*** Block opens ***

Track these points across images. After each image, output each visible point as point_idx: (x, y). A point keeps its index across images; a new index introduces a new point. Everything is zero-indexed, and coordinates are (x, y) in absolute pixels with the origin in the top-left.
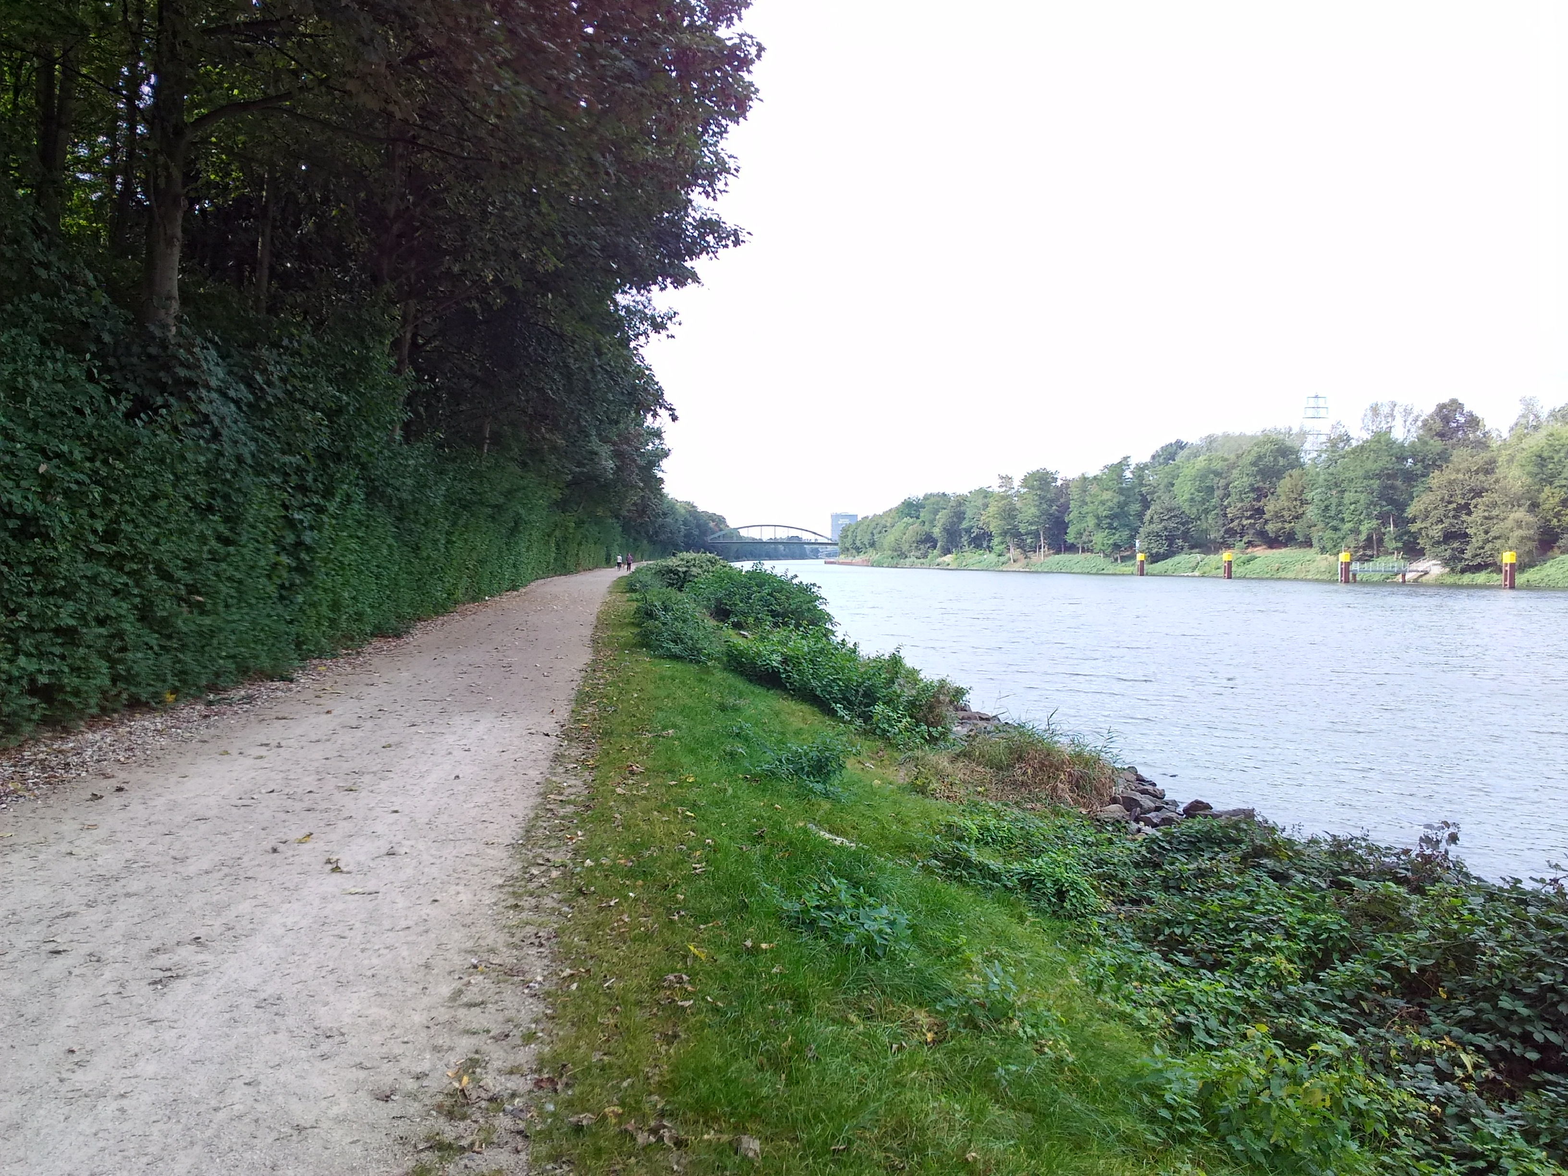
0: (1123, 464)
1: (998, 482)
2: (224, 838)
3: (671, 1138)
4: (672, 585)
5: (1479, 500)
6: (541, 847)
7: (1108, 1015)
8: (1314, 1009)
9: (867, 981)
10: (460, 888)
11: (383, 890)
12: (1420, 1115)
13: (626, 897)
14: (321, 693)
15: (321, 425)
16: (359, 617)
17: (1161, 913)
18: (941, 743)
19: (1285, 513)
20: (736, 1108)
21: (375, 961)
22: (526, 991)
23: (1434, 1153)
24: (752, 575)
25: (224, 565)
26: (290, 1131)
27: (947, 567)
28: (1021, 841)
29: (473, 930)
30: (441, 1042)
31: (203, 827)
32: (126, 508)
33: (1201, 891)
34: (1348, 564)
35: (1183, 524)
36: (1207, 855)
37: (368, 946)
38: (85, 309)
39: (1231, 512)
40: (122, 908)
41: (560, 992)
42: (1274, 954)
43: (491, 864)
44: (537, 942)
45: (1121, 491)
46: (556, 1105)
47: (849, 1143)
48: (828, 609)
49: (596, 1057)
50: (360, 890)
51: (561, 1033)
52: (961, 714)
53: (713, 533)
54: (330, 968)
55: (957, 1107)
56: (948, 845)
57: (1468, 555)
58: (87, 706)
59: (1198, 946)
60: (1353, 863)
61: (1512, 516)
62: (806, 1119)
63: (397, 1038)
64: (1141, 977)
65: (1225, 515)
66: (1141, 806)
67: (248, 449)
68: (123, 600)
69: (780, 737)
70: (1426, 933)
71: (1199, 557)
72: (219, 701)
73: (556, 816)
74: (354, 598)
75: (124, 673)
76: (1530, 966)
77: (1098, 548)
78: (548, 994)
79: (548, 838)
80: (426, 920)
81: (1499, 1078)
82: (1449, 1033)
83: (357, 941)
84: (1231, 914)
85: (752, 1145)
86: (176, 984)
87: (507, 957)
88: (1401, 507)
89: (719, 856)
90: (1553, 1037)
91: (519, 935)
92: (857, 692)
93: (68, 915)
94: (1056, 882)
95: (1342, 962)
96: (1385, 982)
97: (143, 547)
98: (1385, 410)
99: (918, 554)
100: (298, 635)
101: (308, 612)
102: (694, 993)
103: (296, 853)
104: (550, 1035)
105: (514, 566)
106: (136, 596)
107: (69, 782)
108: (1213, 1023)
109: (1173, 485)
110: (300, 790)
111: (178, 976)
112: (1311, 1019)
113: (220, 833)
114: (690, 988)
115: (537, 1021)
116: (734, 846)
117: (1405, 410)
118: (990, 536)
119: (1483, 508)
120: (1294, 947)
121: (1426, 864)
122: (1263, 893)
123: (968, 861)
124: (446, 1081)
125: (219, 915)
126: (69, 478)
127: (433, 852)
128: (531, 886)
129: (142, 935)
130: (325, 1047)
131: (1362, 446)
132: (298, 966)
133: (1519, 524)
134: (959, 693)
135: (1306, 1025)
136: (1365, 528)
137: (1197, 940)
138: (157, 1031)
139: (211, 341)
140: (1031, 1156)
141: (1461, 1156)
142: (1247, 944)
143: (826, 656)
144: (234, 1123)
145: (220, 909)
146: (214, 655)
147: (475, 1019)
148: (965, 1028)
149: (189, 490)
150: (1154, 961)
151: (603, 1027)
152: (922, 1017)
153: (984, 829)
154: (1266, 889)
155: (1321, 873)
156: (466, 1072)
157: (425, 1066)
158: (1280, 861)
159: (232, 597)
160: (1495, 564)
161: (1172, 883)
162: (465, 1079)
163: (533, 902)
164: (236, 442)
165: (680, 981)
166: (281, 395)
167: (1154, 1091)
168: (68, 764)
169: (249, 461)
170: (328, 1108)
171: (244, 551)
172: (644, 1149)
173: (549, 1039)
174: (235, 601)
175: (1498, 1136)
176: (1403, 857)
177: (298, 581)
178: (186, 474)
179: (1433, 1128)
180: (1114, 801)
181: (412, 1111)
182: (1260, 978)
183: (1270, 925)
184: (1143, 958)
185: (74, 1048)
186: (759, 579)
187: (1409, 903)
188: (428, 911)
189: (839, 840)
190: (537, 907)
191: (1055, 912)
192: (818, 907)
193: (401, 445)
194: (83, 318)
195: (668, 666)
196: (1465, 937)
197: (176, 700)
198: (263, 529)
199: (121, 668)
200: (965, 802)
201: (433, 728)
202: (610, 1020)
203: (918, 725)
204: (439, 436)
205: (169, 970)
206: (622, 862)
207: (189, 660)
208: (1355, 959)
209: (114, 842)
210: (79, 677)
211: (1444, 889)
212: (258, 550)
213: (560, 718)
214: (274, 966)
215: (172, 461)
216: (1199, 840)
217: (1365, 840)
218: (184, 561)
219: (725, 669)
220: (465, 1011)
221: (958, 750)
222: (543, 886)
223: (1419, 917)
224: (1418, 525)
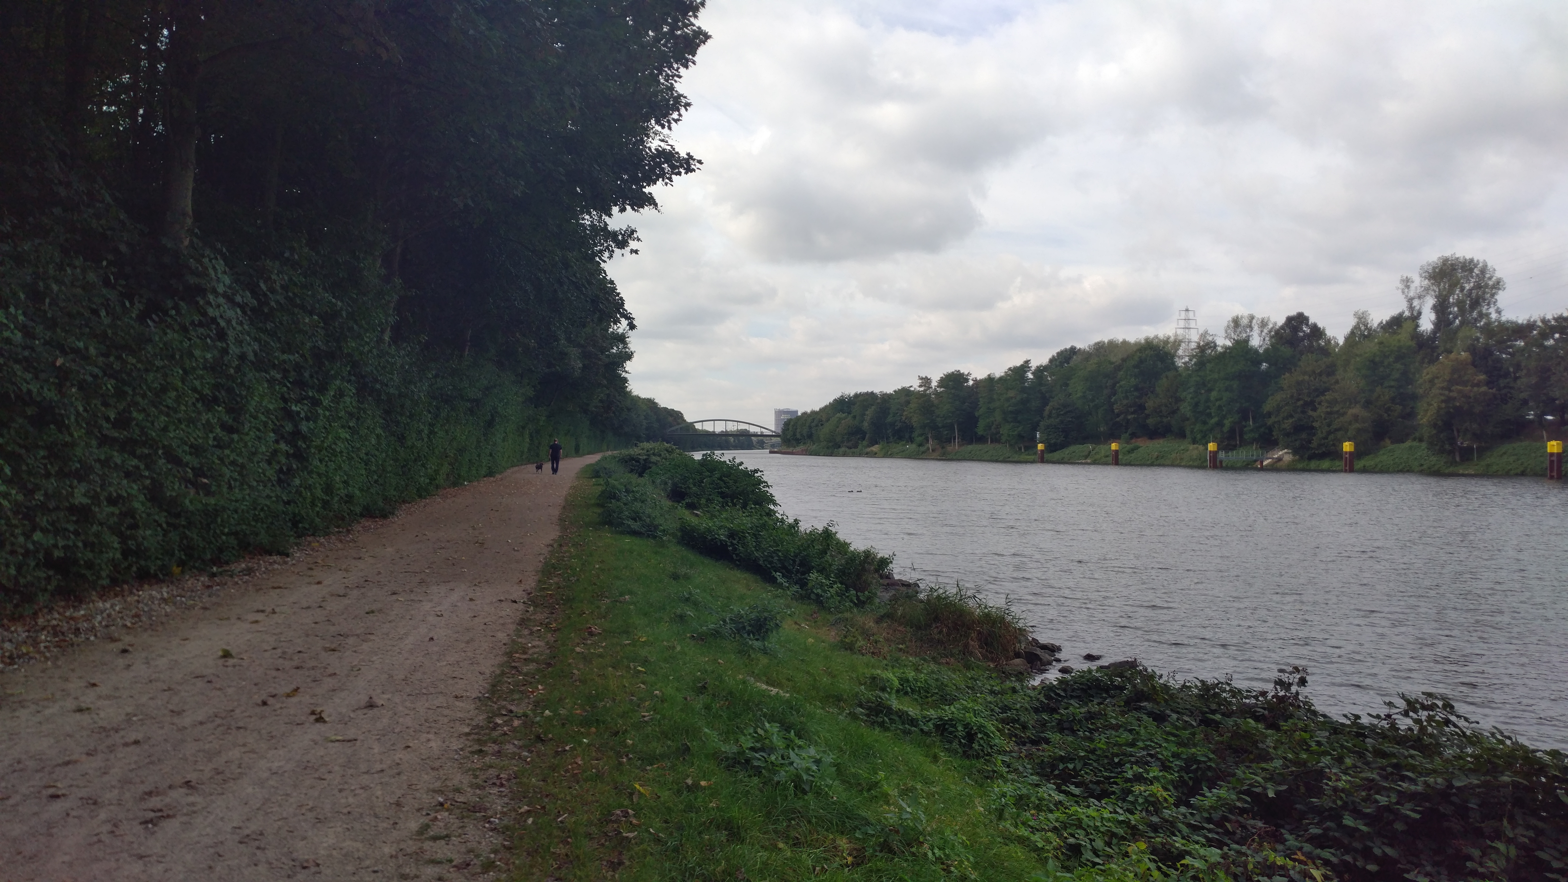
0: (1026, 365)
1: (918, 382)
2: (218, 693)
4: (632, 471)
5: (1323, 398)
6: (505, 700)
7: (1008, 839)
8: (1185, 830)
9: (794, 813)
10: (431, 736)
11: (361, 737)
13: (580, 743)
14: (313, 566)
15: (317, 327)
16: (350, 498)
17: (1056, 750)
18: (868, 607)
19: (1164, 409)
21: (351, 800)
22: (487, 825)
24: (704, 462)
25: (227, 452)
27: (874, 455)
28: (937, 691)
29: (442, 772)
30: (408, 870)
32: (139, 399)
33: (1091, 731)
34: (1215, 453)
35: (1077, 419)
36: (1096, 701)
37: (346, 786)
38: (103, 222)
39: (1117, 408)
40: (119, 756)
41: (517, 826)
42: (1152, 784)
43: (459, 715)
44: (498, 782)
45: (1024, 390)
48: (771, 491)
50: (340, 738)
51: (517, 862)
52: (885, 582)
53: (671, 427)
54: (309, 807)
56: (870, 695)
57: (1314, 444)
58: (99, 577)
59: (1088, 778)
60: (1219, 704)
61: (1350, 411)
64: (1038, 806)
65: (1113, 411)
66: (1041, 660)
67: (251, 349)
68: (134, 481)
69: (726, 601)
70: (1281, 762)
71: (1090, 446)
72: (221, 573)
73: (520, 673)
74: (345, 482)
75: (134, 548)
76: (1370, 789)
77: (1004, 439)
78: (507, 828)
79: (512, 692)
80: (398, 764)
82: (1300, 849)
83: (335, 783)
84: (1116, 750)
86: (165, 824)
87: (470, 796)
88: (1258, 405)
89: (665, 705)
90: (1389, 851)
91: (482, 776)
92: (794, 561)
93: (67, 763)
94: (966, 726)
95: (1210, 789)
96: (1246, 806)
97: (154, 434)
98: (1245, 321)
99: (850, 444)
100: (294, 515)
101: (304, 494)
102: (639, 826)
103: (284, 705)
104: (507, 864)
105: (491, 455)
106: (147, 478)
107: (78, 645)
108: (1099, 844)
109: (1067, 385)
110: (290, 651)
111: (168, 816)
112: (1183, 838)
113: (216, 689)
114: (635, 821)
115: (495, 852)
116: (679, 698)
117: (1262, 321)
118: (912, 429)
119: (1326, 404)
120: (1169, 777)
121: (1279, 704)
122: (1143, 731)
123: (889, 709)
125: (210, 760)
126: (84, 371)
127: (408, 704)
128: (495, 734)
129: (138, 780)
131: (1225, 352)
132: (280, 806)
133: (1356, 418)
134: (884, 562)
135: (1178, 843)
136: (1227, 423)
137: (1086, 773)
138: (145, 865)
139: (220, 251)
142: (1129, 775)
143: (767, 530)
145: (210, 755)
146: (218, 531)
147: (441, 850)
148: (881, 851)
149: (197, 383)
150: (1049, 792)
151: (556, 856)
152: (843, 843)
153: (904, 681)
154: (1146, 728)
155: (1192, 713)
158: (1158, 703)
159: (235, 480)
160: (1337, 452)
161: (1066, 725)
163: (496, 748)
164: (241, 342)
165: (626, 815)
166: (283, 301)
168: (79, 629)
169: (251, 357)
171: (247, 438)
173: (506, 868)
174: (238, 484)
176: (1261, 699)
177: (294, 466)
178: (194, 369)
180: (1018, 655)
182: (1140, 805)
183: (1149, 759)
184: (1040, 790)
186: (708, 465)
187: (1266, 737)
188: (401, 756)
189: (774, 691)
190: (499, 752)
191: (964, 752)
192: (752, 749)
193: (390, 345)
194: (101, 230)
195: (627, 541)
196: (1313, 765)
197: (183, 572)
198: (264, 419)
199: (131, 544)
200: (888, 658)
201: (412, 597)
202: (561, 850)
203: (847, 590)
204: (424, 338)
205: (161, 810)
206: (578, 712)
207: (195, 537)
208: (1221, 786)
209: (116, 698)
210: (92, 551)
211: (1296, 724)
212: (259, 438)
213: (528, 587)
214: (258, 805)
215: (181, 357)
216: (1090, 688)
217: (1229, 684)
218: (191, 446)
219: (679, 543)
220: (431, 843)
221: (882, 611)
222: (505, 734)
223: (1275, 748)
224: (1273, 419)
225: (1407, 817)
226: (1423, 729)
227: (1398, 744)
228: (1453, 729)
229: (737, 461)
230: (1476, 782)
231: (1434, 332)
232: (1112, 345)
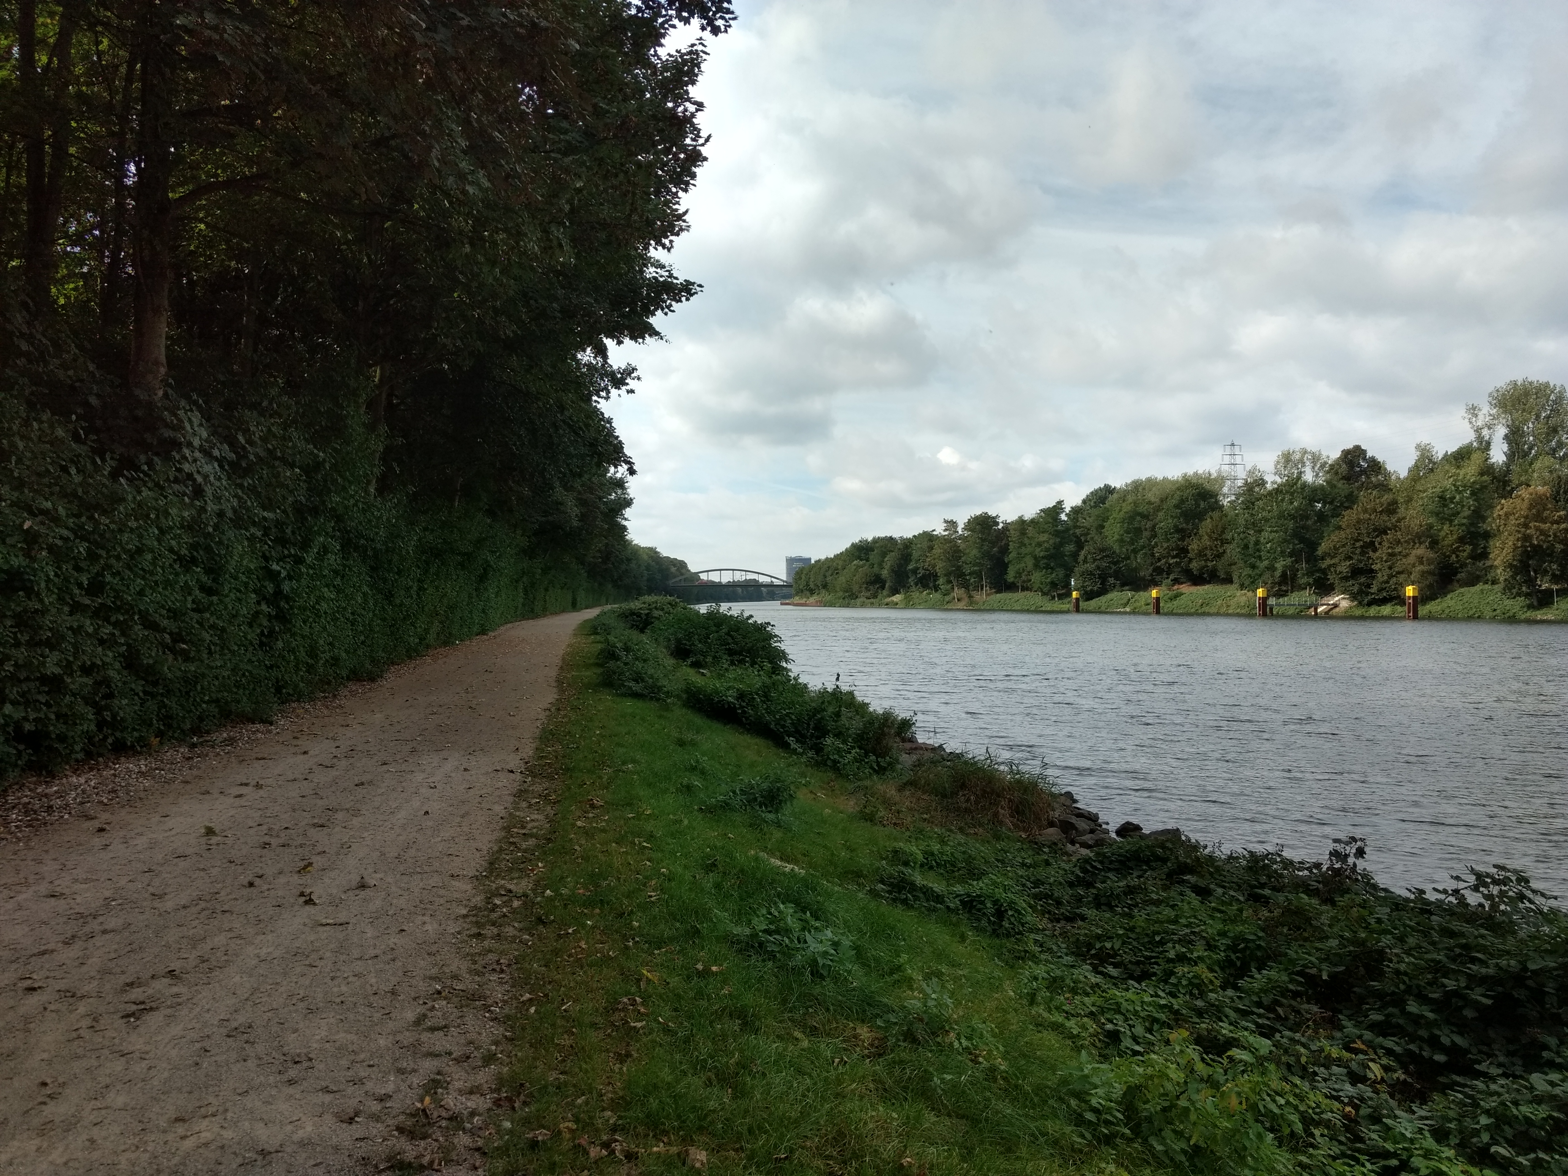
0: (1058, 507)
1: (943, 526)
2: (202, 873)
3: (622, 1151)
4: (632, 627)
5: (1384, 538)
6: (503, 879)
7: (1040, 1025)
8: (1232, 1014)
9: (812, 1000)
10: (427, 918)
11: (353, 921)
12: (1333, 1113)
13: (584, 925)
14: (298, 735)
15: (299, 480)
16: (335, 661)
17: (1093, 928)
18: (889, 774)
19: (1208, 552)
20: (684, 1122)
21: (344, 989)
22: (487, 1015)
23: (1349, 1152)
24: (712, 616)
25: (206, 615)
26: (255, 1156)
27: (894, 606)
28: (964, 864)
29: (438, 958)
30: (405, 1064)
31: (182, 864)
32: (113, 561)
33: (1130, 907)
34: (1264, 600)
35: (1115, 563)
36: (1136, 873)
37: (338, 974)
38: (71, 373)
39: (1157, 553)
40: (98, 944)
41: (519, 1015)
42: (1196, 964)
43: (456, 895)
44: (498, 968)
45: (1057, 534)
46: (512, 1123)
47: (791, 1152)
48: (783, 647)
49: (552, 1076)
50: (331, 921)
51: (519, 1054)
52: (908, 745)
53: (675, 577)
54: (300, 997)
55: (895, 1115)
56: (894, 870)
57: (1374, 589)
58: (73, 751)
59: (1127, 958)
60: (1269, 877)
61: (1414, 552)
62: (750, 1131)
63: (363, 1061)
64: (1072, 989)
65: (1153, 555)
66: (1076, 829)
67: (230, 504)
68: (109, 648)
69: (735, 770)
70: (1337, 941)
71: (1129, 594)
72: (201, 744)
73: (519, 850)
74: (331, 644)
75: (109, 718)
76: (1437, 971)
77: (1036, 587)
78: (508, 1017)
79: (511, 870)
80: (393, 949)
81: (1409, 1080)
82: (1360, 1037)
83: (327, 970)
84: (1157, 927)
85: (700, 1156)
86: (148, 1017)
87: (468, 983)
88: (1313, 546)
89: (673, 884)
90: (1459, 1040)
91: (481, 962)
92: (808, 725)
93: (43, 953)
94: (996, 902)
95: (1259, 970)
96: (1299, 988)
97: (129, 599)
98: (1297, 456)
99: (868, 594)
100: (278, 680)
101: (287, 658)
102: (647, 1015)
103: (271, 886)
104: (509, 1057)
105: (484, 611)
106: (122, 644)
107: (51, 824)
108: (1139, 1030)
109: (1103, 527)
110: (276, 827)
111: (151, 1009)
112: (1231, 1024)
113: (199, 869)
114: (642, 1010)
115: (496, 1043)
116: (688, 876)
117: (1315, 455)
118: (936, 577)
119: (1388, 545)
120: (1215, 956)
121: (1335, 877)
122: (1186, 907)
123: (912, 884)
124: (409, 1102)
125: (194, 947)
126: (57, 535)
127: (402, 884)
128: (494, 916)
129: (118, 970)
130: (292, 1073)
131: (1277, 489)
132: (269, 995)
133: (1420, 560)
134: (906, 724)
135: (1225, 1029)
136: (1279, 565)
137: (1125, 952)
138: (128, 1063)
139: (195, 403)
140: (964, 1159)
141: (1376, 1155)
142: (1172, 955)
144: (200, 1150)
145: (195, 942)
146: (198, 699)
147: (439, 1041)
148: (904, 1041)
149: (174, 543)
150: (1085, 973)
151: (560, 1048)
152: (864, 1032)
153: (928, 854)
154: (1189, 903)
155: (1240, 887)
156: (427, 1092)
157: (390, 1088)
158: (1202, 877)
159: (215, 644)
160: (1399, 597)
161: (1103, 900)
162: (427, 1099)
163: (495, 931)
164: (219, 498)
165: (634, 1003)
166: (262, 454)
167: (1081, 1096)
168: (51, 807)
169: (230, 514)
170: (293, 1132)
171: (227, 600)
172: (596, 1162)
173: (508, 1060)
174: (218, 648)
175: (1409, 1135)
176: (1315, 871)
177: (277, 628)
178: (171, 528)
179: (1347, 1129)
180: (1051, 824)
181: (375, 1132)
182: (1184, 987)
183: (1193, 937)
184: (1075, 971)
185: (48, 1081)
186: (715, 619)
187: (1322, 913)
188: (395, 940)
189: (789, 867)
190: (499, 935)
191: (994, 930)
192: (765, 931)
193: (375, 497)
194: (70, 382)
195: (629, 704)
196: (1373, 945)
197: (161, 743)
198: (244, 579)
199: (107, 715)
200: (911, 829)
201: (404, 767)
202: (566, 1041)
203: (866, 755)
204: (411, 489)
205: (143, 1003)
206: (581, 891)
207: (174, 705)
208: (1271, 968)
209: (93, 880)
210: (65, 723)
211: (1353, 900)
212: (239, 600)
213: (525, 756)
214: (246, 995)
215: (157, 516)
216: (1129, 860)
217: (1280, 855)
218: (169, 610)
219: (684, 705)
220: (429, 1035)
221: (905, 779)
222: (505, 916)
223: (1330, 926)
224: (1328, 562)
225: (1477, 1002)
226: (1494, 907)
227: (1468, 922)
228: (1528, 904)
229: (746, 614)
230: (1553, 964)
231: (1507, 464)
232: (1151, 483)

*** Block closes ***

* AIM OF THE EXERCISE
For the lines above, output exactly those from the line containing "72: (219, 701)" through the line containing "148: (965, 1028)", and skip the others.

* WORKED SOLUTION
72: (219, 701)
73: (556, 816)
74: (354, 598)
75: (124, 673)
76: (1530, 966)
77: (1098, 548)
78: (548, 994)
79: (548, 838)
80: (426, 920)
81: (1499, 1078)
82: (1449, 1033)
83: (357, 941)
84: (1231, 914)
85: (752, 1145)
86: (176, 984)
87: (507, 957)
88: (1401, 507)
89: (719, 856)
90: (1553, 1037)
91: (519, 935)
92: (857, 692)
93: (68, 915)
94: (1056, 882)
95: (1342, 962)
96: (1385, 982)
97: (143, 547)
98: (1385, 410)
99: (918, 554)
100: (298, 635)
101: (308, 612)
102: (694, 993)
103: (296, 853)
104: (550, 1035)
105: (514, 566)
106: (136, 596)
107: (69, 782)
108: (1213, 1023)
109: (1173, 485)
110: (300, 790)
111: (178, 976)
112: (1311, 1019)
113: (220, 833)
114: (690, 988)
115: (537, 1021)
116: (734, 846)
117: (1405, 410)
118: (990, 536)
119: (1483, 508)
120: (1294, 947)
121: (1426, 864)
122: (1263, 893)
123: (968, 861)
124: (446, 1081)
125: (219, 915)
126: (69, 478)
127: (433, 852)
128: (531, 886)
129: (142, 935)
130: (325, 1047)
131: (1362, 446)
132: (298, 966)
133: (1519, 524)
134: (959, 693)
135: (1306, 1025)
136: (1365, 528)
137: (1197, 940)
138: (157, 1031)
139: (211, 341)
140: (1031, 1156)
141: (1461, 1156)
142: (1247, 944)
143: (826, 656)
144: (234, 1123)
145: (220, 909)
146: (214, 655)
147: (475, 1019)
148: (965, 1028)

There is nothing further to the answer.